Thailand moved up 6 places from from 27thposition to take the 21st spot in the 2020 Ease of Doing Business (EODB) rankings as reported by the World Bank.
The overall rankingsare based on a score of between 0 and 100 for each country where 0 represents the least success and 100 represents the best possible achievement.
Overall Thailand scored 80.1, up from 79.5 last year. This was enough to secure the advance of 6 places. Indeed it was a tight race with Malaysia scoring just a little higher at 81.50, but at the same time securing 12th position in the rankings.
New Zealand took the top spot globally gaining a score of 86.8, with Singapore a close second at 86.2. Hong Kong and Denmark came in at 3rd and fourth position both with a score of 85.2 followed by South Korea and the US in 5th and 6th places with a score of 84.0 each. The holders of the top 5 positions in 2020 remain the same as those in the previous year. The other four spots in the top ten were taken by Georgia in 7th place with a score of 83.7, the UK in 8th Place with a score of 83.5, Norway in 9th position with a score of 82.6 and Sweden in the 10th spot with a score of 82.0.
In the main, The EODB rankings are based on 10 separate “ease of” sub-sectors that are also rated from 0 to 100 on the same basis as the main index.
These subsectors are: starting a business, dealing with construction permits, getting credit, getting electricity, registering property, paying taxes, trading across borders, ability to enforce contracts, resolving insolvency, and protection of minority interests.
Thailand scored 92.4 for the subsector of starting a business and 98.7 for getting electricity.

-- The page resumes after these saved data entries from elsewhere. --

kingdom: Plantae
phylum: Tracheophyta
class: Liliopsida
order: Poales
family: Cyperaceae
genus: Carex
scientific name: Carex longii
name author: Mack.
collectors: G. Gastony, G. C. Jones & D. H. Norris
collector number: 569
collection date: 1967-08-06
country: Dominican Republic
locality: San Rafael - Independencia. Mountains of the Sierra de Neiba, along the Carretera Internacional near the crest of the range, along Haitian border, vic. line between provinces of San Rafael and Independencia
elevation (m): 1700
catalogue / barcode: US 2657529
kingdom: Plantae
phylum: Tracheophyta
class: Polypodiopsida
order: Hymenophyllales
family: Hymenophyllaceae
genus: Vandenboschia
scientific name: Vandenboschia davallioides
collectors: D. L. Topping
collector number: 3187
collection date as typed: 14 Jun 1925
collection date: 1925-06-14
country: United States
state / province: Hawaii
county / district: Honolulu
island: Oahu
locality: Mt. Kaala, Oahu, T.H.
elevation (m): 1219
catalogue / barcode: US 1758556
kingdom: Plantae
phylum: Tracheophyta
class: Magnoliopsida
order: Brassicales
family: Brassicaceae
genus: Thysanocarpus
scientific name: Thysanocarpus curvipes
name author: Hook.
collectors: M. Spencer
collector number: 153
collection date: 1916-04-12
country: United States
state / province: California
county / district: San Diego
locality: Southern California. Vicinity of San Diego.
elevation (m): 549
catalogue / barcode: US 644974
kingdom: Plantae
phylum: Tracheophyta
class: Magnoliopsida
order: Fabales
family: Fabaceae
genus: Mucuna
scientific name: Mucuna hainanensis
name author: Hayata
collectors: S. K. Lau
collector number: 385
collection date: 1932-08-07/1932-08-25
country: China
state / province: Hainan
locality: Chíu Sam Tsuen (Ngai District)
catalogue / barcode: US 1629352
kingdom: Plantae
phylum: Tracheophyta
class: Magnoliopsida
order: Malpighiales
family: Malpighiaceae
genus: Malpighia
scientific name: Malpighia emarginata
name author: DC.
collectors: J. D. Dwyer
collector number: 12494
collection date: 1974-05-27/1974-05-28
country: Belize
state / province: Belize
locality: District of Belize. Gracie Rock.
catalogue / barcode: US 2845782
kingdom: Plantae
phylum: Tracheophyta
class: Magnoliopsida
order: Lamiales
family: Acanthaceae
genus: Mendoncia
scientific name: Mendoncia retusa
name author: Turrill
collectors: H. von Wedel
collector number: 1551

It also scored well for trading across borders at 84.6 and protecting minority interests at 86, and indeed ranked 3rd in the world for this. Areas where improvement could be made was enforcing contracts, which garnered a score of 67.9, and registering property, which received a score of 69.5. Also, ease of getting credit came in with a score of only 70.
According to Finance Minister, Uttama Savanayana, Thailand’s success could be attributed to the government’s drive to promote the digital economy as well as incentives and infrastructure that are being laid out for the Eastern Economic Corridor EEC project.
Despite this year’s ranking increase, more will be done to make further improvements in coming years, to ensure Thailand takes a more commanding position of the index.
It is clear to see that just a small increase in score can allow for a large jump in the rankings. However the scores are quite competitive and it is the scoring activity in the sub-sectors that really count.